==== EXCERPT TO READ
Is Turkey safe for solo female travelers

After spending a year and visiting the country 7 times between 2015 and 2019, I believe Turkey is safe.  There is so much you can do in Turkey like visiting popular coastal resorts, such as Antalya, Marmaris, and Izmir.

Not only are these areas less populated but there are high police and military presence everywhere you go. All public access buildings like shopping malls and museums have airport type security x-ray scanners for bags and everyone is searched before entering. Traffic officers stop & search cars and check passports. I felt safer in Turkey than I do when I’m home in South Africa, although we don’t even have terrorist attacks.

If you are planning a visit, avoid traveling to the southeastern region, particularly near the Syrian border. Avoid political demonstrations, be vigilant in crowded places and on public transport and keep an eye on the news. After arriving in Turkey call your consulate and ask them to send you updates via SMS. Keep in mind that most consulates are in the capital city, Ankara. Always carry your passport or a copy because If police stop you and you don’t have any identification you can be arrested.

Important Contact Numbers:
1. Your countries consulate
2. Ambulance: 112
3. Police: 155 & Tourism Police: (0212) 5274503 (Istanbul only)
4. Fire: 110
5. Istanbul Ataturk Airport, Tel: (0212) 6636400

At the end of the day visiting is a personal choice and you should also keep in mind that anything can happen to you anytime, anywhere in the world.

Safety Tips for Solo Female Travelers

Female Personal Safety Gadgets for Turkey

Don’t you wish we lived in a world where the possibility of being assaulted, violated or even murdered wasn’t one of the things to take into consideration when traveling or even just living in your own country?

 Personal safety gadgets for solo female travelers in Turkey

  • Phone Lanyard: A phone sling where I can attach it to my belt/waist/bag so that I don’t drop/lose it (I’d die if anything happens to my phone!) Buy the black one. The elastic is stronger!
========
▶ LIST OF TASKS
1. According to the passage on Turkey's safety, where are most consulates located?
2. Rewrite the stretch of the passage on Turkey's safety from "Personal safety gadgets for solo" through "elastic is stronger!", substituting "strap" for "elastic".
==== AVAILABLE DATA
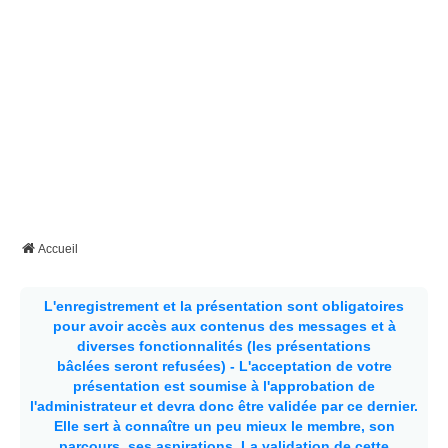
Accueil
L'enregistrement et la présentation sont obligatoires
pour avoir accès aux contenus des messages et à
diverses fonctionnalités (les présentations
bâclées seront refusées) - L'acceptation de votre
présentation est soumise à l'approbation de
l'administrateur et devra donc être validée par ce dernier.
Elle sert à connaître un peu mieux le membre, son
parcours, ses aspirations.
La validation de cette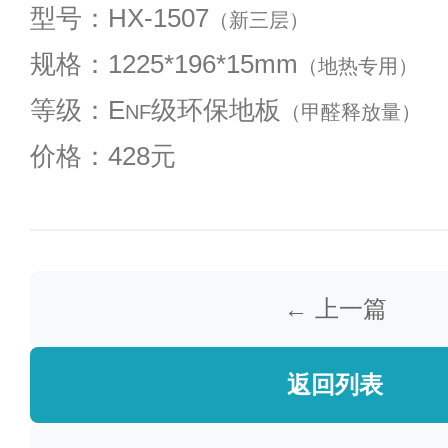
型号：HX-1507
（新三层）
规格：1225*196*15mm
（地热专用）
等级：E
级环保地板
NF
（甲醛释放量）
价格：428元
← 上一篇
返回列表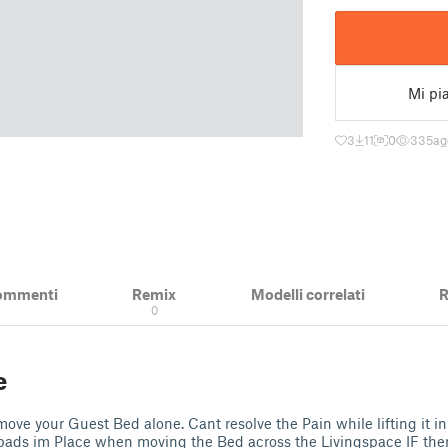
Mi pi
3
11
0
335
ag
ommenti
Remix
Modelli correlati
R
0
e
move your Guest Bed alone. Cant resolve the Pain while lifting it in
pads im Place when moving the Bed across the Livingspace IF ther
========
▶ SOLUTIONS FOR EACH TASK
1. Most consulates are in the capital city, Ankara.

2.
Personal safety gadgets for solo female travelers in Turkey

  • Phone Lanyard: A phone sling where I can attach it to my belt/waist/bag so that I don’t drop/lose it (I’d die if anything happens to my phone!) Buy the black one. The strap is stronger!